Vancouver residents continue to fall victim to a notorious bail money scam.
Locals lost over $700,000 to the scam in 2022 alone and it has become one of the top 10 scams in North America.
One Vancouver senior says that her encounter with the scam was very believable.
'Everything sounded so real'
Anni Von Der Linde, 87, says she received a phone call on a Tuesday (Jan. 31) afternoon from someone claiming to be her grandson, Leo.
The caller told her that he was on his way home from the doctor when he was stopped by a police officer who, then found marijuana in his car. Von Der Linde was told that she had to go to the bank and take out $10,000 cash in bail money, which would later be collected at her home.
She complied and was about to leave her home when she thought to call Leo's father. He told her that Leo was, in fact, at home and had never gone to the doctor.
Von Der Linde couldn't believe how close she had been to believing the scammer. "Everything sounded so real," she tells V.I.A. "It makes me angry that they prey on us old people and that I nearly fell for it."
How to identify the bail money scam
The Vancouver Police Department (VPD) has a webpage dedicated to fraud prevention with warnings against a number of commonly reported scams, including the widespread bail money scam.
The bail money scam, also known as the "grandparent scam," preys on a grandparent's love and concern for their grandchild, causing people to lose between $8,000 and $15,000 each time they are targeted. Some victims are defrauded multiple times.
As described in Von Der Linde's encounter, the scammers will identify themselves as a lawyer, police officer, government official, or even the victim's grandchild, niece, or nephew.
The scenario typically involves a car accident or a family member being in jail and urgently needing bail money.
The scammer may ask victims to not discuss the bail money request with anyone, including a bank teller, and will send an "official" to the victim's home to pick up the money.

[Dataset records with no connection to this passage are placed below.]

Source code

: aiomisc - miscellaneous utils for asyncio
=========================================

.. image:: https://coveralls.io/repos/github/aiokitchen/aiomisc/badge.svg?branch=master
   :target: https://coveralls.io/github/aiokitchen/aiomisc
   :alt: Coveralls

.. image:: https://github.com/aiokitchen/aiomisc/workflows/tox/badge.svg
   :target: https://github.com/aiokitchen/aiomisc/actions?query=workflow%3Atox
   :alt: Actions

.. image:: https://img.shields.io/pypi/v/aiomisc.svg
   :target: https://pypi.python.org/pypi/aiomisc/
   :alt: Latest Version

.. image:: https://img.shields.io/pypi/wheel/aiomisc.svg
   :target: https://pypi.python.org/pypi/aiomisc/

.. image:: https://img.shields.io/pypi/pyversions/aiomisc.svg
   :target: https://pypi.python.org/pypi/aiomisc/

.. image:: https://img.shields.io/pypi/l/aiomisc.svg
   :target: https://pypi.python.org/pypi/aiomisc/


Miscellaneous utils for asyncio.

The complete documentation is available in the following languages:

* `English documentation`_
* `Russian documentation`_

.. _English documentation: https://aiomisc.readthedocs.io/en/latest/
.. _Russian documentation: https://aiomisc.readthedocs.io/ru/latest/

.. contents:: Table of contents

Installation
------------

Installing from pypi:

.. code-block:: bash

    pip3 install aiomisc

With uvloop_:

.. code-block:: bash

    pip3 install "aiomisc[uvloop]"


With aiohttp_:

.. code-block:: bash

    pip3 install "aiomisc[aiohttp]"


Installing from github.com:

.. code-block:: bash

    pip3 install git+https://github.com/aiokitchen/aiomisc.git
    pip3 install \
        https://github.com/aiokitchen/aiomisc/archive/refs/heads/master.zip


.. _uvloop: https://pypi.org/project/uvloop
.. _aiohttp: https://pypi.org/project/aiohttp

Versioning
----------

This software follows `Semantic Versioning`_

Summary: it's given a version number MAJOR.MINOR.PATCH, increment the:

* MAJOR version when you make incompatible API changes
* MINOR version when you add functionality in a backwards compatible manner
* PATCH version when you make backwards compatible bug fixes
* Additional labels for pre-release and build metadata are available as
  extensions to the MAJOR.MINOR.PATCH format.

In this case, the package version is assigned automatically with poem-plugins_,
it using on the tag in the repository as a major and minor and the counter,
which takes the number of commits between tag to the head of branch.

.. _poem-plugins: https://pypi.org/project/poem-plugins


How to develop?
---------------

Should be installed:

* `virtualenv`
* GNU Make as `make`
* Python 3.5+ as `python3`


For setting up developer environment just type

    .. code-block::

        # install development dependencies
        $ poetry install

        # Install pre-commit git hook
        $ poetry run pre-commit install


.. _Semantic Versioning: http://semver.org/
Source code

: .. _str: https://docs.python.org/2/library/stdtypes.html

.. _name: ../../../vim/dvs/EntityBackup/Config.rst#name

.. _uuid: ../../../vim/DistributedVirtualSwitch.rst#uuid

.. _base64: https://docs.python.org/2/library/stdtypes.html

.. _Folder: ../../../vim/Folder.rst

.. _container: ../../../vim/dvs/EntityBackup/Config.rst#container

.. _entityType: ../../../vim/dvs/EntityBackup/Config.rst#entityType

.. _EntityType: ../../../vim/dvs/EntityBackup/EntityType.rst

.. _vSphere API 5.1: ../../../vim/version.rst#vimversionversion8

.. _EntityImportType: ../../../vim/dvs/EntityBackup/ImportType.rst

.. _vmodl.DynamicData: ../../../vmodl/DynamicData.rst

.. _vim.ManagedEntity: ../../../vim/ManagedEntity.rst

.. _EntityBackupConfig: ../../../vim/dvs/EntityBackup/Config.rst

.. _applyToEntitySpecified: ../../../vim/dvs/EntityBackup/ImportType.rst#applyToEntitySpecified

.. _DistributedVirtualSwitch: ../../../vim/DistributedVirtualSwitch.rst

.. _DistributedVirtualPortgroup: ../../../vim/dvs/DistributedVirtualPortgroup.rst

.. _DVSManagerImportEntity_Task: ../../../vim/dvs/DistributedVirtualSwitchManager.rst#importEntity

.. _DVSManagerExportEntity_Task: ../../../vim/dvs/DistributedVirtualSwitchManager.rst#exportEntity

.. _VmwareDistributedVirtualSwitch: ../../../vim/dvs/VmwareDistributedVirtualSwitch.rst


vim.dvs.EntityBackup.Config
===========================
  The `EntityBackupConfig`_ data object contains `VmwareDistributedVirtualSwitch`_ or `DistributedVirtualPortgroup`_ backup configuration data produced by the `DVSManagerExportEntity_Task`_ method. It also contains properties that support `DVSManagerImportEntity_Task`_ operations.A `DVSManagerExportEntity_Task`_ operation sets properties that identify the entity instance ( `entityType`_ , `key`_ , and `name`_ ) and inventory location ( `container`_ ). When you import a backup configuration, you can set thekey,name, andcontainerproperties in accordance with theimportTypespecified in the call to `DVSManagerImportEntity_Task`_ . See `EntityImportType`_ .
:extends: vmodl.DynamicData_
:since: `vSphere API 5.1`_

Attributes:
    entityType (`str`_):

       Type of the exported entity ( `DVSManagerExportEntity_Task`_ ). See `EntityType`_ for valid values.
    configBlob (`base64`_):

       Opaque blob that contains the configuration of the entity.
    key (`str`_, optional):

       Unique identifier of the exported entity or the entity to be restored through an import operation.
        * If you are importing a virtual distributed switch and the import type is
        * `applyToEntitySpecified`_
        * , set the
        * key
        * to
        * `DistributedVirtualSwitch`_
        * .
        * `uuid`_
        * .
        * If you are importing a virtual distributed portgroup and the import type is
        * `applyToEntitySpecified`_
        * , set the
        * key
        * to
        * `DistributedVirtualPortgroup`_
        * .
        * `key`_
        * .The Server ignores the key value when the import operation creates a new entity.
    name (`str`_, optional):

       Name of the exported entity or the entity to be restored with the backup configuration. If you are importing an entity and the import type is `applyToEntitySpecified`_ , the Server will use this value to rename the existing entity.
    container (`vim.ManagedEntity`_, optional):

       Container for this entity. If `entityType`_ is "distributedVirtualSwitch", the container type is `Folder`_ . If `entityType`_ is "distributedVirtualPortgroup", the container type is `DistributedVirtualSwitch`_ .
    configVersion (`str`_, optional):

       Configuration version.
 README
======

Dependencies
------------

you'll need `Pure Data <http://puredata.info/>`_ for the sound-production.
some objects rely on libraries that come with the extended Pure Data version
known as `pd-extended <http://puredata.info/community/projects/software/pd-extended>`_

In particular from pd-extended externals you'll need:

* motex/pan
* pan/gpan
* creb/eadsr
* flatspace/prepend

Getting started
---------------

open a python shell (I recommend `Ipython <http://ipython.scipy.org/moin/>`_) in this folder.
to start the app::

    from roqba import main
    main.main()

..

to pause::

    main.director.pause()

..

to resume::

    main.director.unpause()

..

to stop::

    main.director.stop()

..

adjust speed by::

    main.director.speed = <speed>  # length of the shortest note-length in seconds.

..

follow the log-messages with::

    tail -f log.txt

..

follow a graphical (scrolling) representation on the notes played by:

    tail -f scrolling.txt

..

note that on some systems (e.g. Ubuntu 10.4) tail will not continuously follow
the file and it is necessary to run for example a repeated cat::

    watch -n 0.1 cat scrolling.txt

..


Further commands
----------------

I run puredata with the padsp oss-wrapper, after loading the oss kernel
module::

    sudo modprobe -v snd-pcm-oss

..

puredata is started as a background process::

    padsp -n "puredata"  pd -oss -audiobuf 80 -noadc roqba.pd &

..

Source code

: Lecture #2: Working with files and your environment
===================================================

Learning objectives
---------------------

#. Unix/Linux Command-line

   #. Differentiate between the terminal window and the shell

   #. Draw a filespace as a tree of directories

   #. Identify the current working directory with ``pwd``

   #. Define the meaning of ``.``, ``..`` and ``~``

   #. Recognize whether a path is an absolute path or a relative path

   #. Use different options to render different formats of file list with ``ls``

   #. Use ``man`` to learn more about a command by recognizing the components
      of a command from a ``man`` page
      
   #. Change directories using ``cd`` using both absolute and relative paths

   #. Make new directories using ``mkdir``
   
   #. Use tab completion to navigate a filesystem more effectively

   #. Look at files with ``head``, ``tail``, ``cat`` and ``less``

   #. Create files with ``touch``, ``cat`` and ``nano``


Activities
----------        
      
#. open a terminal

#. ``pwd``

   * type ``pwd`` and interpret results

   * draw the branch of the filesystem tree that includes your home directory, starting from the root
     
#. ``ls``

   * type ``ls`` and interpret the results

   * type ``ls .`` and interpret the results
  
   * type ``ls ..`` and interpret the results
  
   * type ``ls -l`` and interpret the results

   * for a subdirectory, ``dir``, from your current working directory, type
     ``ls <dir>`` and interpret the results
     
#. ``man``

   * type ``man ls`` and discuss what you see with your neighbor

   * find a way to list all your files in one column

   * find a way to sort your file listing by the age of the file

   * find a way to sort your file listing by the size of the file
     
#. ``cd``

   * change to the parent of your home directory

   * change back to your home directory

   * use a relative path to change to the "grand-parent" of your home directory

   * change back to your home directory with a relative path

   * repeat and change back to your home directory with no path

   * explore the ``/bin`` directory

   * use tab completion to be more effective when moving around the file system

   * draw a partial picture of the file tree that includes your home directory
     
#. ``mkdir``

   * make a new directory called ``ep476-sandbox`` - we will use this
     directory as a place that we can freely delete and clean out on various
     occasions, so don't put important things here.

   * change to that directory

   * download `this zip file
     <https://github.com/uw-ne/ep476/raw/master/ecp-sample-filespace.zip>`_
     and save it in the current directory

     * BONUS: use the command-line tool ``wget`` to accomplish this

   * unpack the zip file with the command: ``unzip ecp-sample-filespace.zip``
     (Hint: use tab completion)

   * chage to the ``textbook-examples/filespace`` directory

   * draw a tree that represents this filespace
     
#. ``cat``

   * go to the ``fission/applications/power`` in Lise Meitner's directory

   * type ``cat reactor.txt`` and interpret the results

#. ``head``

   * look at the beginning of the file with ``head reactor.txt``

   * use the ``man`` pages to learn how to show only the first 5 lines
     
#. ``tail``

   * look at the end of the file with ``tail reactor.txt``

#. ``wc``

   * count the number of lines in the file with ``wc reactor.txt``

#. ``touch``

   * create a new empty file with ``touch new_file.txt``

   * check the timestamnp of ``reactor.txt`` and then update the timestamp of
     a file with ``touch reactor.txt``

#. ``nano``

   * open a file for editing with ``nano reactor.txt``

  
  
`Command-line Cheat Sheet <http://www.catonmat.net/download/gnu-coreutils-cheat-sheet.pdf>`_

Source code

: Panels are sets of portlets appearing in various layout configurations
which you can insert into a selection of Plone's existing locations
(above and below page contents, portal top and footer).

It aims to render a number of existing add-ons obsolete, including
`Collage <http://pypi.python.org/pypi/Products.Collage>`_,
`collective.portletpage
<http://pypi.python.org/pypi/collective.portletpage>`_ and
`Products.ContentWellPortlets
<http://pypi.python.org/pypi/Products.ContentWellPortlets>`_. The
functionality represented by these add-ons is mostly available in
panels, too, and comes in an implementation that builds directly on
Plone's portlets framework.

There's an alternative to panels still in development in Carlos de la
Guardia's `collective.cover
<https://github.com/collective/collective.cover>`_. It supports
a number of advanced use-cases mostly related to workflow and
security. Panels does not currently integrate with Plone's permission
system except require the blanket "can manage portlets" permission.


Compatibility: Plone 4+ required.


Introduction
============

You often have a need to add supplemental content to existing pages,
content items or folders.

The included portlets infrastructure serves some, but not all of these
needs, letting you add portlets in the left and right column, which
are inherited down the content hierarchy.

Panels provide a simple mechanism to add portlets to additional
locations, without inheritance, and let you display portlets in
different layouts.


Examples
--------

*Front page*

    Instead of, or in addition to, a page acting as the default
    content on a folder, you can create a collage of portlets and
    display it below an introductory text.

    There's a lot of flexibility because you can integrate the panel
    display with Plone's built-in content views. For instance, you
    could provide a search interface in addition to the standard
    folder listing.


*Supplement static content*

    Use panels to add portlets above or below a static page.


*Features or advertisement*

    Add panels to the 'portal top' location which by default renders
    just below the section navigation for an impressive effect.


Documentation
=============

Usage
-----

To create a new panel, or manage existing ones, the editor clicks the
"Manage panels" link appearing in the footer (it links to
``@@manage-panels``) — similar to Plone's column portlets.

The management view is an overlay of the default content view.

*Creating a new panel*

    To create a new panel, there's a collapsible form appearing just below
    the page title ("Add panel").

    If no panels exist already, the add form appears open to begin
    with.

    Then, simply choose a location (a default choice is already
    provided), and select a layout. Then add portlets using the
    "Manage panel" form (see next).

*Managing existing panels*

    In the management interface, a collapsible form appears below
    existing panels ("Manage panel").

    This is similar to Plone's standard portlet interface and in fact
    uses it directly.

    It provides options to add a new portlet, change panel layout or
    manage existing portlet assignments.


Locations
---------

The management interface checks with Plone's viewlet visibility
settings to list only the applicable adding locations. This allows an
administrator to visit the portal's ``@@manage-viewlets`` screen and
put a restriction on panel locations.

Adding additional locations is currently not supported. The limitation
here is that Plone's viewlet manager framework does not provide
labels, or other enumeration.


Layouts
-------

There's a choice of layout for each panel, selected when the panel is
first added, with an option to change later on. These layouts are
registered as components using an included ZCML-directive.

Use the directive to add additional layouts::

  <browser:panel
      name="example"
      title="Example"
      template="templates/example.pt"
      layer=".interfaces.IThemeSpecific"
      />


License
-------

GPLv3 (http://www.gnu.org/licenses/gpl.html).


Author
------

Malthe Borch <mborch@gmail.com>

In some cases the victim may be asked to courier the money out of the province.
"The pressure to act fast, along with confusing instructions, can make it hard to focus and rationalize what is happening," warns VPD.
What to do if you suspect a scam
VPD instructs those who suspect that they are dealing with a scammer to hang up and call the family member mentioned, or another trusted individual, to ensure their safety before agreeing to hand over any money.
If the scammers have your address and are sending someone to pick up the money, or you feel your immediate safety is threatened, call 911 immediately.
Those who have lost money to the scam should call the VPD at 604-717-3321.